Ensuring Access to the Best Treatments

Physician Focus: What are the repercussions of access inequality when it comes to clinical trials?

Dr. Pothuri: There’s the obvious negative impact on outcomes for patients who could benefit from a trial but aren’t referred. Importantly, we now have evidence that this dynamic is likely also impacting trial results.

For example, we examined data from patients with advanced or recurrent uterine serous carcinomas who received NGS testing and found that Black patients comprised nearly half of this population. Furthermore, 38 percent of Black patients had cancer with CCNE1 amplification, which is associated with poorer outcomes, while no White patients had this alteration.
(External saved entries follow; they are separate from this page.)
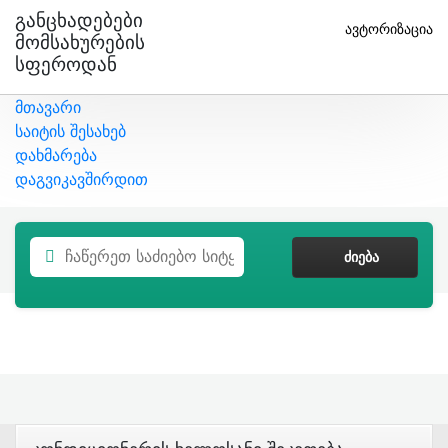
Განცხადებები
ავტორიზაცია
Მომსახურების
Სფეროდან
მთავარი
საიტის შესახებ
დახმარება
დაგვიკავშირდით
ᲫᲘᲔᲑᲐ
If a clinical trial of a therapy targeting CCNE1 amplification under-enrolls Black patients, not only will it result in a negative trial, it will miss the opportunity to treat those patients most likely to be affected by the condition—those who experience worse outcomes and need the treatment.

Physician Focus: You also serve as director for diversity and health equity in clinical trials for the Gynecologic Oncology Group (GOG) Foundation. Going forward, what changes can help ensure needed diversity in this space?

Dr. Pothuri: Removing implicit bias from the clinical trial selection process can help diversify enrollment.

In our research, when a pre-screener examined medical charts without seeing patients, we increased enrollment in a trial by threefold in six months; patients enrolled before implementation of pre-screening were all non-Hispanic White, while patients enrolled subsequently were either non-Hispanic Black or Hispanic White. We also need to require mandatory implicit bias, anti-racism, and cultural humility training for all involved in clinical research.

Applying ASCO-ACCC’s Just ASK training will be important, as we know that over two-thirds of patients of diverse populations are willing to go on trials when asked. It’s also critical we address barriers to trial participation, including transportation, loss of wages, and childcare, and ensure protocols are not overly restrictive.

For genetic testing, as the cost comes down, we need universal testing. We are embarking on a study with three Family Health Centers at NYU Langone locations in Brooklyn to offer genetic testing to Hispanic, Afro-Caribbean, and Chinese patients to understand patient uptake and provider feasibility of offering universal testing. We are very excited to activate this study.

This is a culmination of all my population health research—we need to do a better job with both preventing and stratifying gynecologic cancers so we can reduce their burden and save lives.